═════ Extrait choisi ═════

Les PAS (plans d’ajustement structurel) ont été imposés par les institutions de Bretton Woods aux pays du Sud dans le contexte de la crise de la dette du début des années 1980 . Ces mécanismes, tout droit issus de l’idéologie néolibérale, englobent l’ensemble des secteurs des sociétés visées. En effet, pour les théoriciens du néolibéralisme, la mondialisation déploiera l’ensemble de ses bienfaits quand chaque région produira ce en quoi elle excelle et laissera donc le soin aux autres régions de produire la majorité de ce dont elle a besoin. C’est en substance la théorie des avantages comparatifs datant de 1817.

Plus simplement, un pays reconnu comme étant particulièrement adapté à la culture du cacao doit renoncer à produire les céréales, les huiles végétales, les légumineuses nécessaires à l’alimentation de base de ses habitant(e)s et doit échanger sur le marché mondial sa production contre tout ce qui lui manque. Il s’agit donc de se couper des cultures vivrières séculaires et essentielles à la souveraineté alimentaire des peuples pour se plier aux jeux des économistes. Jeux dangereux qui ont montré leurs limites très rapidement et dont on peut contempler toute la déraison à travers les échecs observés dans de nombreux pays ( Haïti, le Sénégal, le Burkina Faso, etc.).

Dangereux car ignorants la destruction de la biodiversité au profit des monocultures d’exportations, ignorants aussi les impacts écologiques désastreux des transports nécessaires pour toutes ces marchandises. De plus, comment imaginer, sans une politique volontariste de contrôle des prix, qu’un pays qui exporte l’arachide dont les cours restent bas pendant 20 ans sur le marché mondial pourra importer les tracteurs et le pétrole nécessaires à son maintien sur ce marché ? (…)

Une stratégie délibérée de transformation sociale à l’échelle mondiale

Dans son premier rapport de 1999 consacré aux PAS, M. Fantu CHERU [3] explique que l’ajustement structurel va « au delà de la simple imposition d’un ensemble de mesures macroéconomiques au niveau interne. Il est l’expression d’un projet politique, d’une stratégie délibérée de transformation sociale à l’échelle mondiale, dont l’objectif principal est de faire de la planète un champ d’action où les sociétés transnationales pourront opérer en toute sécurité. Bref, les PAS jouent un rôle de ’courroies de transmission’ pour faciliter le processus de mondialisation qui passe par la libéralisation, la déréglementation et la réduction du rôle de l’Etat dans le développement national. »

═════ Lignes affichées ═════

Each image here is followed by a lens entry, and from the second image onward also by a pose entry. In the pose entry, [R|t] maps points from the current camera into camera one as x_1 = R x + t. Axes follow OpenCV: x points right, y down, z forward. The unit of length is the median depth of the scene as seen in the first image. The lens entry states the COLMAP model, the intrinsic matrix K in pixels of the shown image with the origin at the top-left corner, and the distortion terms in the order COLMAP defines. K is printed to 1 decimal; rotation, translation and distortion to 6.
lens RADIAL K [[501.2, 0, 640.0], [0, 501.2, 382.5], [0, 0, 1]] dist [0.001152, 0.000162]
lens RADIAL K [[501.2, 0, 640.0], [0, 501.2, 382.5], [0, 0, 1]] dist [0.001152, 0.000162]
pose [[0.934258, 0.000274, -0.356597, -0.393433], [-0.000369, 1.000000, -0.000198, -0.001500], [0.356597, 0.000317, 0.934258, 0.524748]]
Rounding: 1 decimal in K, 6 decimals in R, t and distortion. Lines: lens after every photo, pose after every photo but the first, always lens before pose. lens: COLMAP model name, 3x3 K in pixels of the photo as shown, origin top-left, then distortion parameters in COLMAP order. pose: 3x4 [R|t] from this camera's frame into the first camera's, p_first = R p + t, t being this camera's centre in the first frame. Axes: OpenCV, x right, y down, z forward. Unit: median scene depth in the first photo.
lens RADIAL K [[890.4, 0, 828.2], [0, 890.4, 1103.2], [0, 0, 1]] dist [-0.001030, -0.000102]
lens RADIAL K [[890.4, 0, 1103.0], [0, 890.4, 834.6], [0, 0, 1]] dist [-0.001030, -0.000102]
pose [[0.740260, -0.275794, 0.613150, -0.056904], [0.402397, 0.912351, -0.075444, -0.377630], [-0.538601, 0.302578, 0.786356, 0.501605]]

═════

Consigne ▸ D'après l'extrait sur les plans d'ajustement structurel, quelles institutions ont imposé ces plans aux pays du Sud ? La consultation des lignes n'est pas nécessaire pour répondre.

Corrigé ▸ Les institutions de Bretton Woods.